I'm not sure my use of the word "safety net" was taken within the meaning meant- i.e. familiar. Theaters who have an "edifice copmlex" will not attract young audiences (I agree there)-but those that do not- will offer those first experiences that can inspire, attract, new people to dance. I was one such audience member who saw my first company at 28- and could not get enough of it from there on out. My son another at age 8- then he studied for the next 8 years and continues to take master classes and attend performances.
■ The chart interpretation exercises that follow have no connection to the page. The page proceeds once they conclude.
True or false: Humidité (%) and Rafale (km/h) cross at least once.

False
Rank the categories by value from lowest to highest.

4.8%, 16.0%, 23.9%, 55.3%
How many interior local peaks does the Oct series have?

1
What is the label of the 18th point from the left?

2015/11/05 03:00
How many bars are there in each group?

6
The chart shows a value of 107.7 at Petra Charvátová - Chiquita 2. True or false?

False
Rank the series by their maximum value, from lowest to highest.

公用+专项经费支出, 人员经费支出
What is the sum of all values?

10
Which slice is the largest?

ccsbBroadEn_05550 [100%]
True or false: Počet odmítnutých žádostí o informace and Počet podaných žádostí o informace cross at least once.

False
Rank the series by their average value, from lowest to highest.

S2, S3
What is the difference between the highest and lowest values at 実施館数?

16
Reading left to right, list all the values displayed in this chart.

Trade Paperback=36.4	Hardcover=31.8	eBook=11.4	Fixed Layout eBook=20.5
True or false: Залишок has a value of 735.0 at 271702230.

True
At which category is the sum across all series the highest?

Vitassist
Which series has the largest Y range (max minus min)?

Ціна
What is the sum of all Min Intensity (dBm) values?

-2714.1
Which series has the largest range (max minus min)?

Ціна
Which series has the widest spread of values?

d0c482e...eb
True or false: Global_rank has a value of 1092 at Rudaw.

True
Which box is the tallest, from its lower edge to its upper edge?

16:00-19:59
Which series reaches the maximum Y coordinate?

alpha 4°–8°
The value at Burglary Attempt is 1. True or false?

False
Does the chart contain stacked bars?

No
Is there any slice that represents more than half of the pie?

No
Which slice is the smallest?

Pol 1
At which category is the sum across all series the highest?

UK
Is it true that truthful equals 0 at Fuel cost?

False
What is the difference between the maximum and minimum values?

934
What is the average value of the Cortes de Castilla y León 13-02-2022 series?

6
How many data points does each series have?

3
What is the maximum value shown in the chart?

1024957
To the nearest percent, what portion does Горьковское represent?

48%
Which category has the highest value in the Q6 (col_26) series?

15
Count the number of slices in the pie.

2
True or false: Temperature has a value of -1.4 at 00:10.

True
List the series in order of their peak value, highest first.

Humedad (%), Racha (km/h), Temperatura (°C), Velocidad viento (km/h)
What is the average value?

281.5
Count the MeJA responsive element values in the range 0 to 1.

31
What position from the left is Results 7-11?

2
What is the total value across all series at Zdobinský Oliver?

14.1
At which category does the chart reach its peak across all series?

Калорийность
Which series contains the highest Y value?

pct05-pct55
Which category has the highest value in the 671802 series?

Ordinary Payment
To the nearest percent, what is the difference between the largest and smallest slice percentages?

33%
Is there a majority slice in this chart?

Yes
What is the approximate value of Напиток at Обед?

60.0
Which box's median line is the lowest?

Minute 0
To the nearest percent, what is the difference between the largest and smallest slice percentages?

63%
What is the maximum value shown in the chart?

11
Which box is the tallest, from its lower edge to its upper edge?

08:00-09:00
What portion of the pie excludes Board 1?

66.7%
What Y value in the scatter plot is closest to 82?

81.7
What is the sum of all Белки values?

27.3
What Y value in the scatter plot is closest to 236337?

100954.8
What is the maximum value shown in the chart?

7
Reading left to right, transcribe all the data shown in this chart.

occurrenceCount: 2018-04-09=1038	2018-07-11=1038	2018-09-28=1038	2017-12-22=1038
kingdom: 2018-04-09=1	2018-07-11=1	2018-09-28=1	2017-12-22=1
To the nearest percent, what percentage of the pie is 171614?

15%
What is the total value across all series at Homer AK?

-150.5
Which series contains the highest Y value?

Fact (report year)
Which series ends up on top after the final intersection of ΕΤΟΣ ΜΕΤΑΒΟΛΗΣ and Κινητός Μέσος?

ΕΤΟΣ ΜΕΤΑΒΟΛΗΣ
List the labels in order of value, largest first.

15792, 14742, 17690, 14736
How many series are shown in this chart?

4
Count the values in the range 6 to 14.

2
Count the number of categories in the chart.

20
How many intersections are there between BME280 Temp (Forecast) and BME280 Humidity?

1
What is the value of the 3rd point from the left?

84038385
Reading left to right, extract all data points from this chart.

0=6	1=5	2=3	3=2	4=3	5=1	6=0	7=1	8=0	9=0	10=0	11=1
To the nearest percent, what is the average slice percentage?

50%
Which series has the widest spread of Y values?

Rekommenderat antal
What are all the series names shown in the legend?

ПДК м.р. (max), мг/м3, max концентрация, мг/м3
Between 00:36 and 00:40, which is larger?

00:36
Y father (a redneck) his first ballet due to his grandson at age 82- and he was very impressed by those strong male dancers "even ifit was a little sexy". Everyone has a different point of entry.If the art form is to survive in this century it has to be present in more places than just the urban centers and the coasts.

Mary Easter

Posts: 7
Registered: May 23, 2005
Re: Looking for dance in all the wrong places...
Posted: May 26, 2005 7:39 PM
  Reply

I recently introduced a video element into my composition class specifically to present the possibility of "another self" with which a live self could interact.
That ultimately led to experiments in which the camera was turned on the audience looking at itself and seeing also the "dancer" seen now outdoors through a window behind the audience. Hard to picture, I know, but I'm trying to transcribe that experience to get out of the "safety net" notion. I don't feel like the live experience need be in competition with the technological image.